Pratt was just 18 when he and his friend Ivan Morgan were arrested for the murder of businessman Junior Anthony Missick in 1977. Both men were sentenced to death in 1979.
However, in 1994 their sentences were commuted to life by the Privy Council in a landmark ruling that made it illegal for persons on death row for more than five years to be executed.

Morgan eventually died of natural causes in prison.
Yesterday 48-year-old Pratt, nattily dressed in a three-piece brown suit, matching felt hat with dark glasses and designer shoes, was unable to mask his relief at being freed after spending 30 years behind the high walls of the prison.

During that time, Jamaica has seen the change of three prime ministers and the slide of its dollar from $1.77 to $68.00 to the US, as well as the replacing of telegrams with e-mail and other cyber-age forms of sending messages.
Yesterday, Pratt, who will be living with friends in one of the older developments in uptown Kingston, was grateful to his victim's family who, he said, played a role in his being granted parole.

A sea of people, including a large group of women waiting to visit other inmates, crowded around the now famous ex-prisoner they had heard of and read about in newspapers. Some of the women said Pratt was looking good.

Pratt managed to greet waiting friends, while speaking to reporters and holding a conversation with a caller from overseas on his cellular phone. "I'm outside the prison gate now," an elated Pratt told the caller.

He eventually left the prison gate in a white Toyota Liteace mini van.

Unlike Pratt, Lynch did not speak with journalists. However, as she hugged her sisters, she said "Hallelujah! Fourteen years is a long time. I am so grateful that the Lord has kept me and my mother Lilith Doyley, who is 82 years old."

She was then ushered into a waiting white Toyota Corolla station wagon, which had its licence plates removed. The car then sped away.

"I think she just wants to get out of here and start living her life all over again, I mean 14 years is a long time. But she is looking excellent and I'm very happy for her," Lynch's friend, Lorraine Clunis, told the Observer.

Earlier in the day, Lynch's fellow inmates, apparently overjoyed at her planned release, shouted "freedom" amid clapping and cheering. Several of the women could be seen jumping and waving inside the prison.
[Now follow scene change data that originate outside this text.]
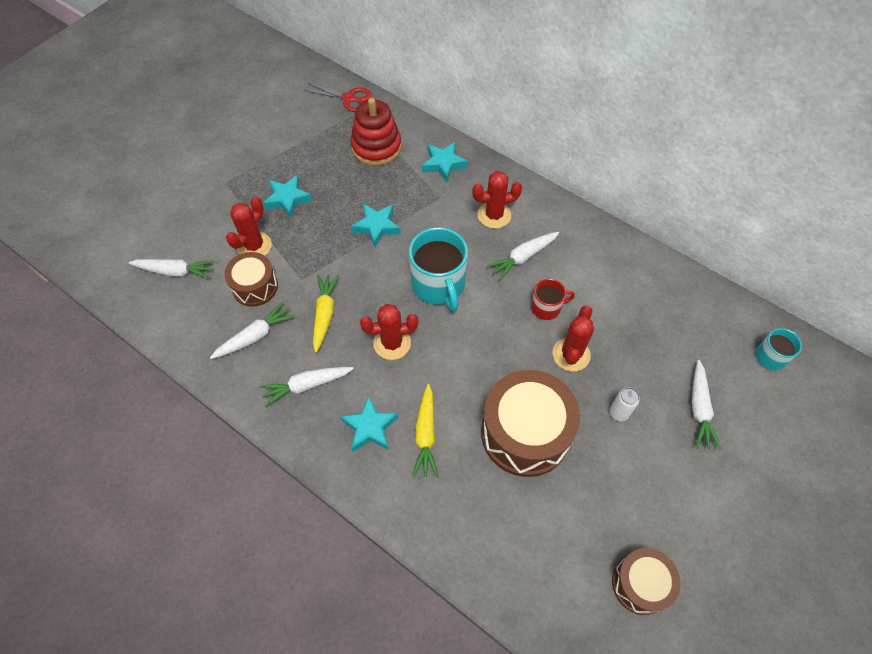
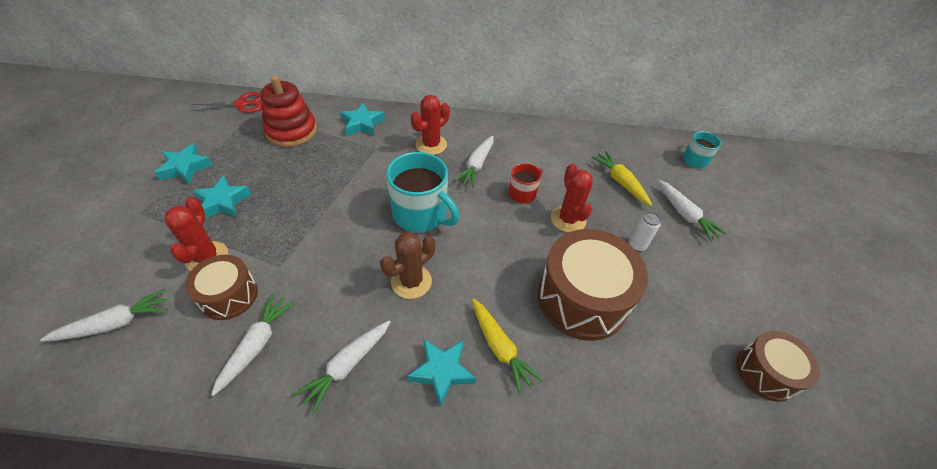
camera: 35 degrees left, 10 degrees down
(324, 314) = (325, 287): yellow carrot -> yellow carrot (620, 182)
(377, 227) = (331, 191): turquoise star -> turquoise star (185, 167)
(392, 343) = (411, 281): red cactus -> brown cactus

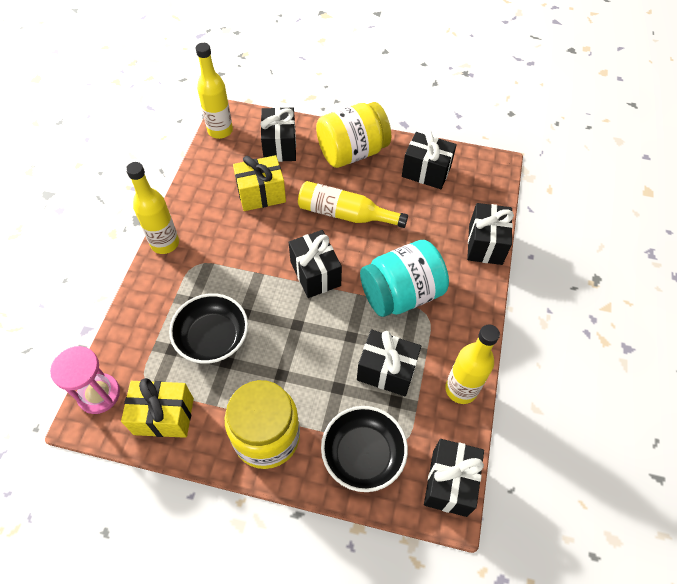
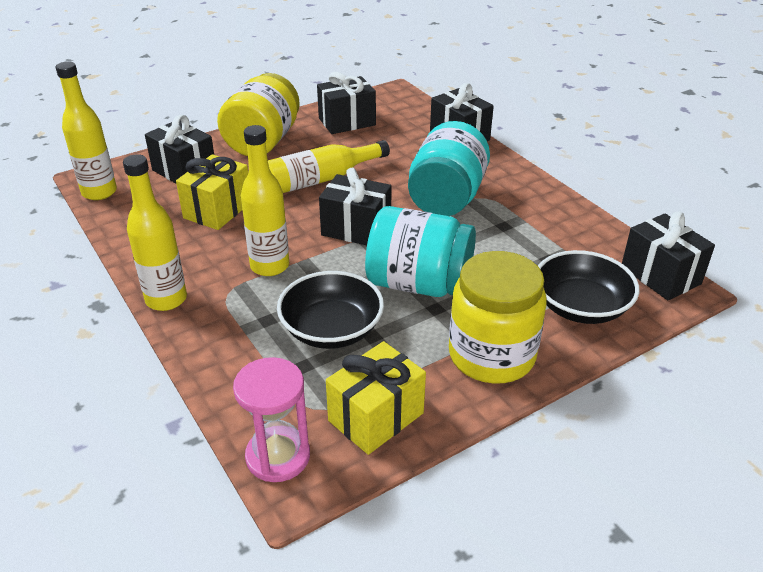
camera: 45 degrees left, 20 degrees down
(295, 348) = (419, 284): none -> turquoise jar
(386, 371) = (512, 247): black gift -> none
(461, 389) = (579, 221): yellow bottle -> yellow bottle (270, 266)

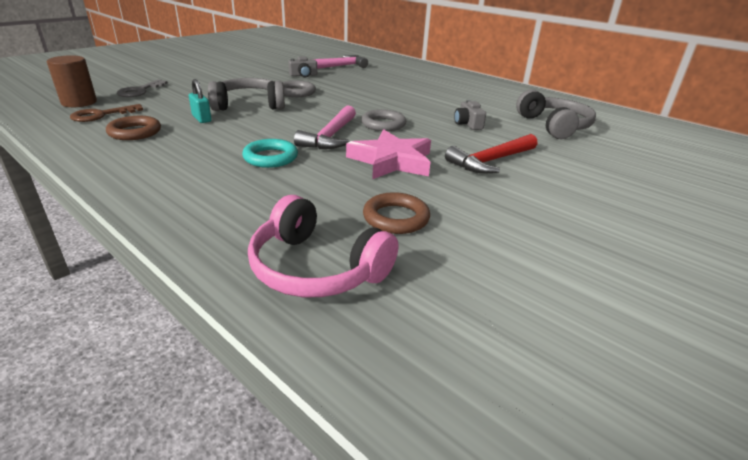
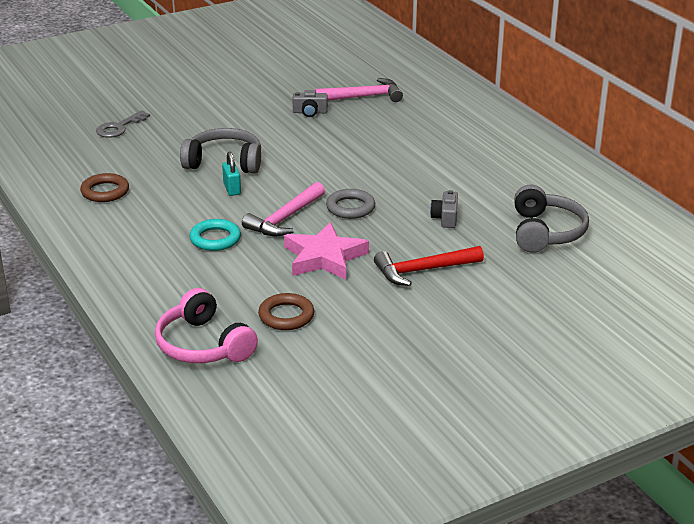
camera: 20 degrees right, 0 degrees up
(79, 102) = (59, 142): brown cylinder -> none
(101, 115) = (78, 164): brown key -> none
(201, 118) = (170, 179): turquoise padlock -> turquoise padlock (232, 189)
(296, 92) = (285, 145): grey ring -> none

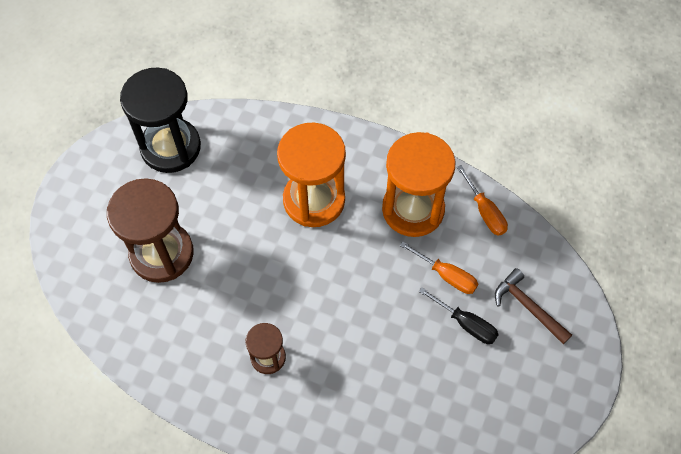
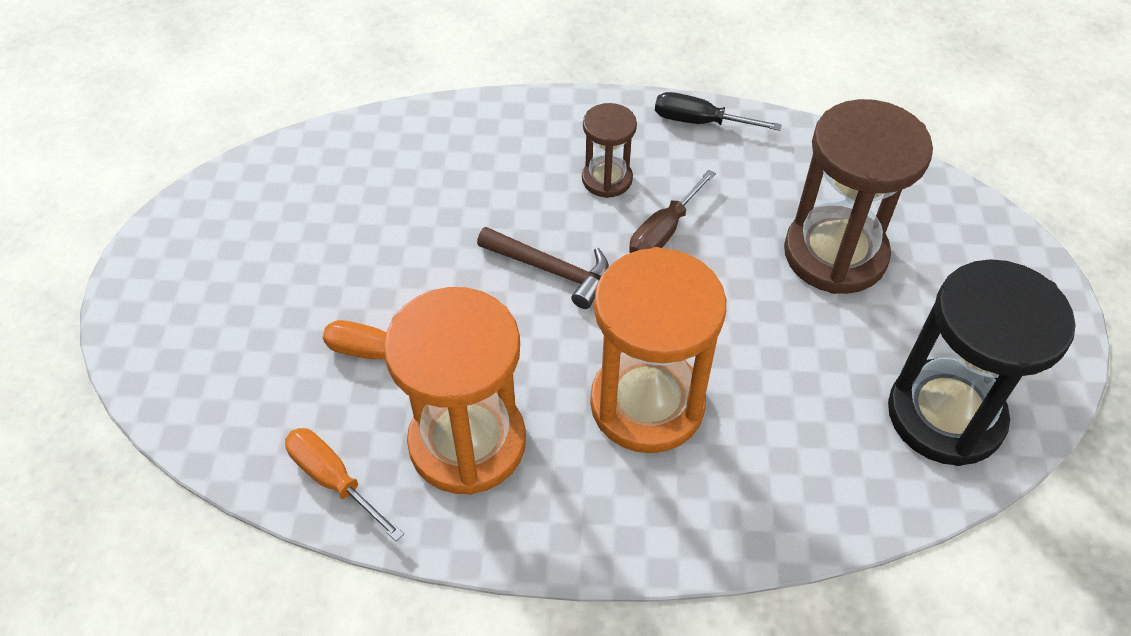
camera: 160 degrees right, 10 degrees down
(252, 303) = (664, 231): none -> brown screwdriver
(465, 323) = (334, 296): black screwdriver -> black screwdriver (700, 122)
(528, 307) = (236, 347): brown hammer -> brown hammer (551, 270)

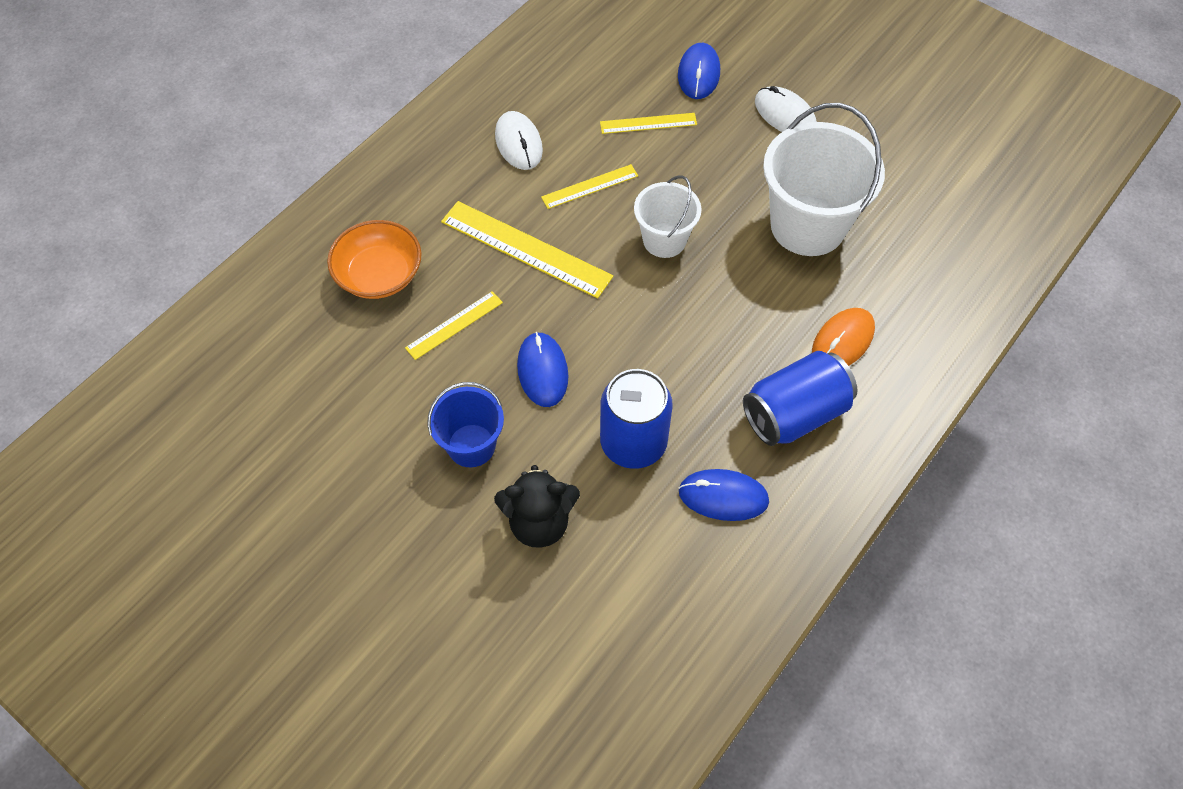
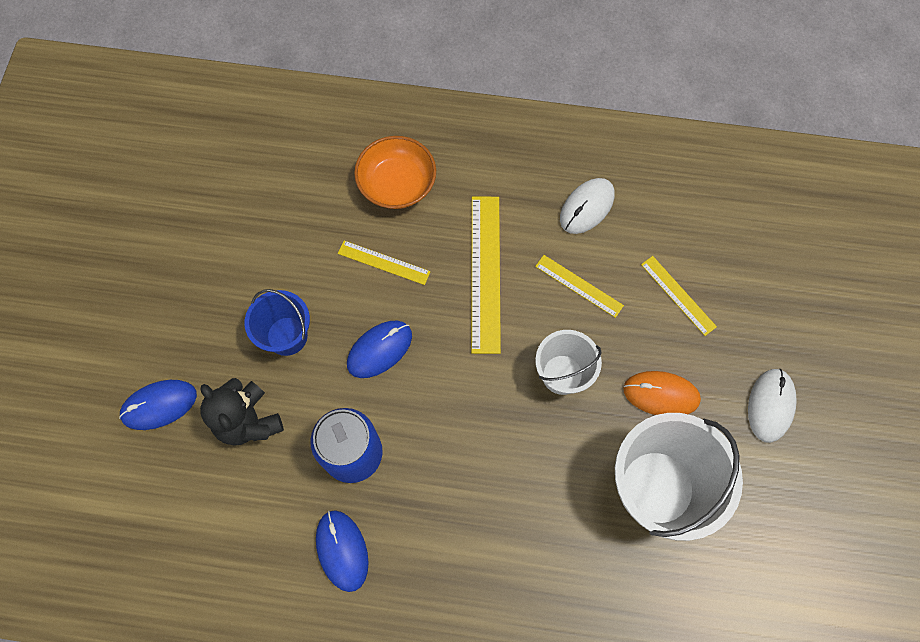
camera: 60 degrees right, 10 degrees up
(699, 74) = (764, 307): blue mouse -> blue mouse (159, 405)
(795, 413) = (452, 571): blue can -> none
(843, 341) = (550, 578): orange mouse -> orange mouse (661, 394)

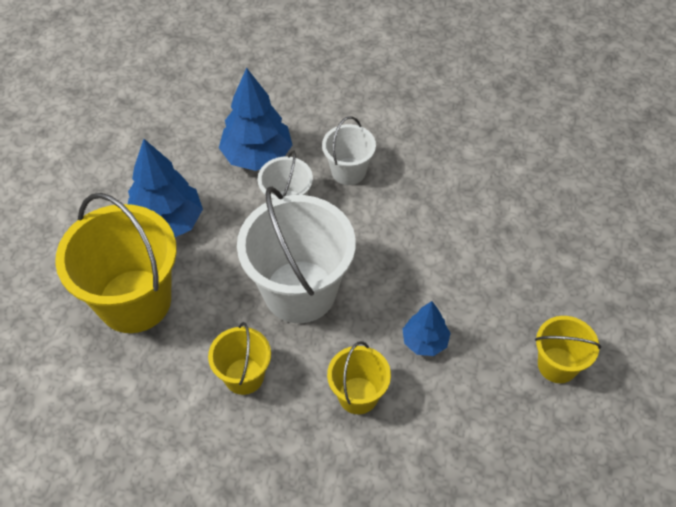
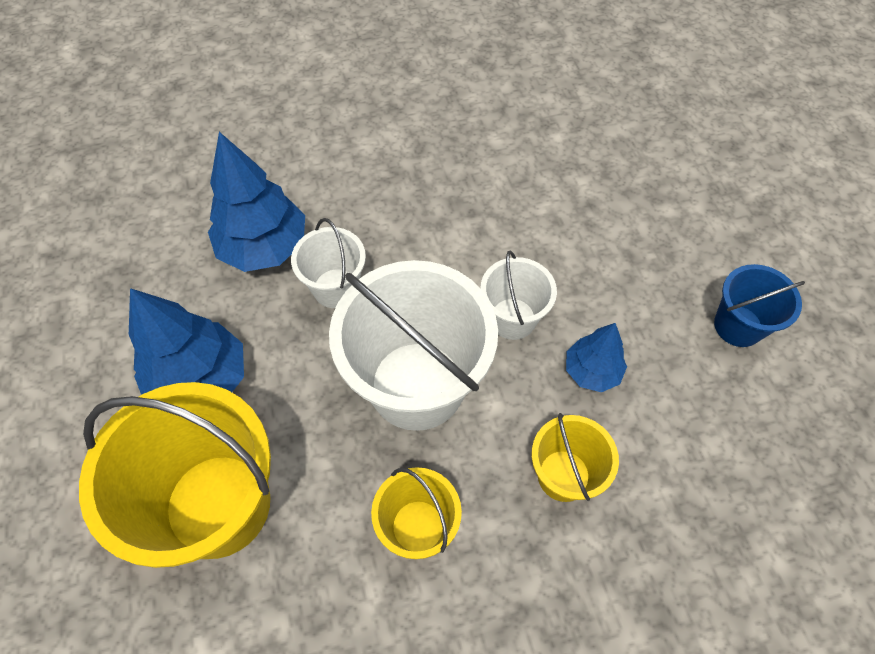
camera: 30 degrees left, 5 degrees up
(348, 171) = (382, 218): white bucket -> white bucket (512, 318)
(557, 365) = (738, 326): yellow bucket -> blue bucket

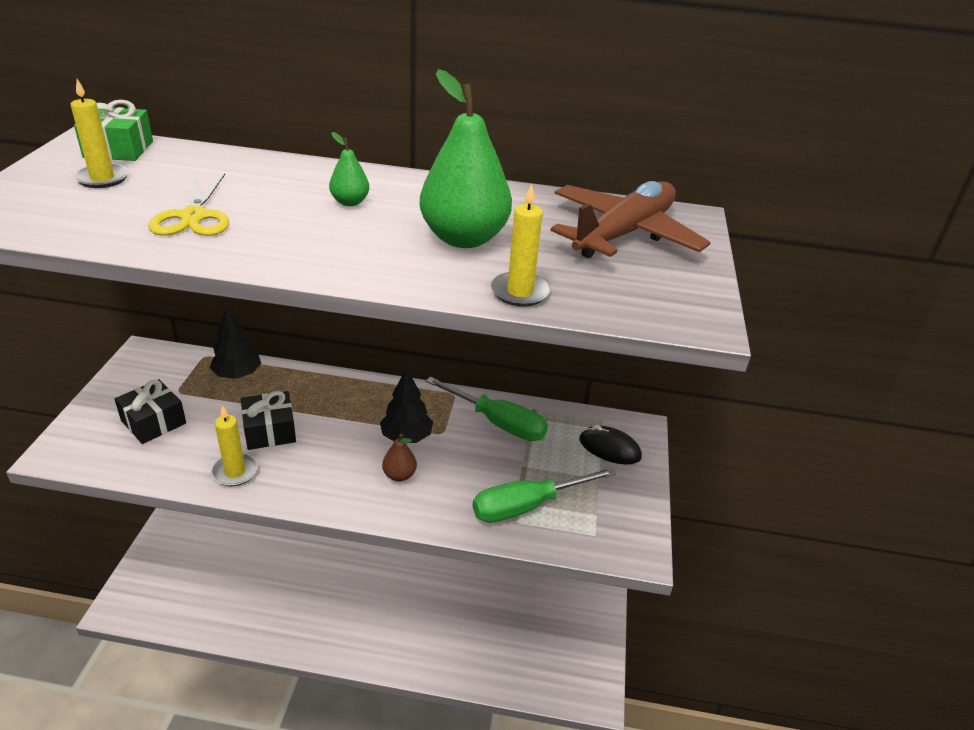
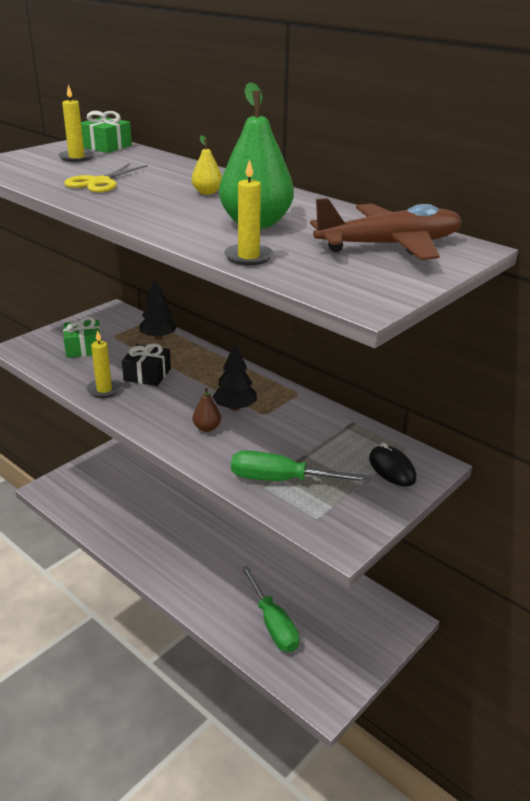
camera: 35 degrees right, 5 degrees down
(153, 422) = (84, 348): black gift -> green gift
(350, 202) = (207, 192): green pear -> yellow pear
(498, 423) = (314, 422): green screwdriver -> green screwdriver (273, 624)

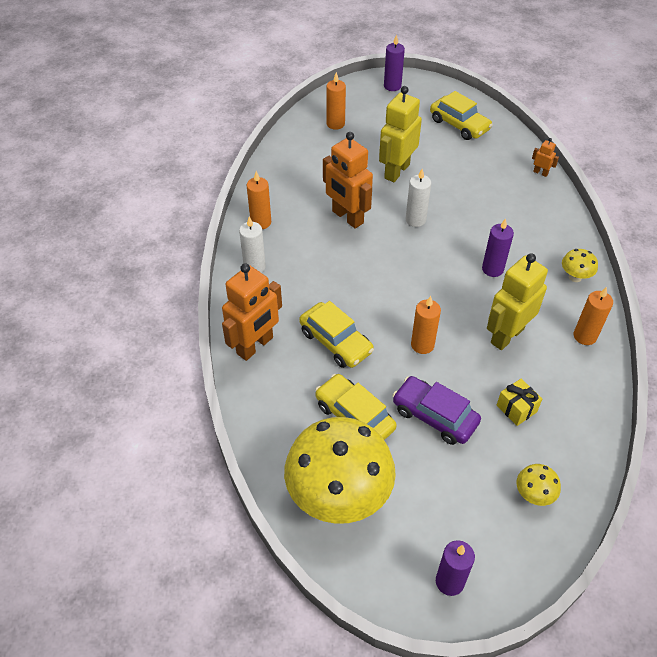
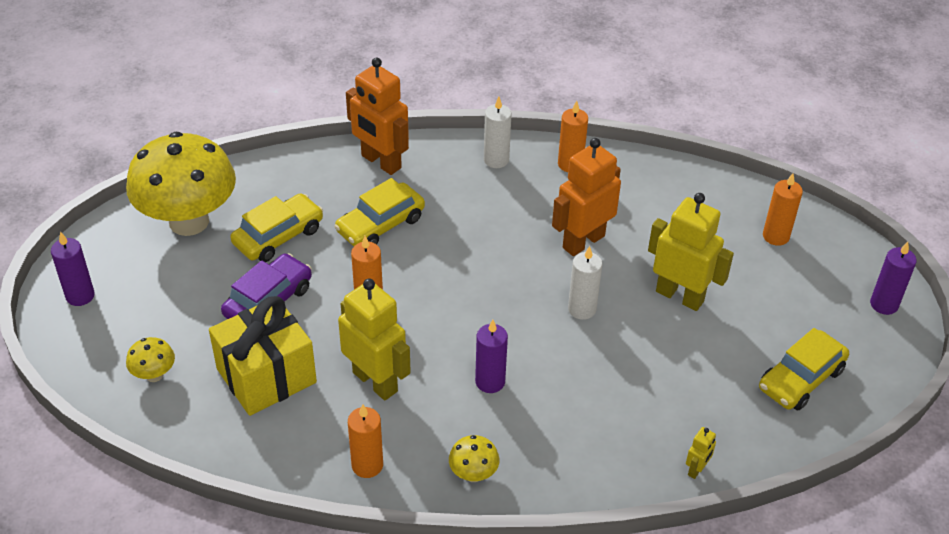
camera: 90 degrees right, 5 degrees down
(516, 408) = (266, 376): yellow gift -> yellow gift, size x2.13
(540, 173) = (696, 469): orange robot -> yellow robot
Apostolic minister G G Cooper told the Observer outside the prison that he would be holding a special prayer meeting for Lynch following her release.

Lynch rose to prominence in May 1992 after being charged with the gruesome murder of her husband Leary, who was, at the time, the divisional general manager for credit at National Commercial Bank.

The banker was chopped to death at the couple's Cherry Gardens home, allegedly receiving 25 wounds to the skull. His body was found in a remote area of Smokey Vale sometime later.

Lynch initially denied committing the murder, but during the lengthy trial in 1994 she eventually testified in lurid detail to killing her husband. She told the court that she chopped her husband in self-defence after he attacked her with a machete. She said that she struggled with him, got hold of the machete and began swinging it at his head, chopping him several times all over his head.

Lynch said he kept fighting her, and at one point she blacked out. When she regained consciousness, she eased herself from under her husband and ran.

She said she later dragged the body from the master bedroom to the carport, where she put the body into the trunk of a white Volvo motor car and drove around until she ended up in the hills. She backed up the car into a narrow dirt road, took out the body, poured gas oil and newspapers on the body and lit it afire.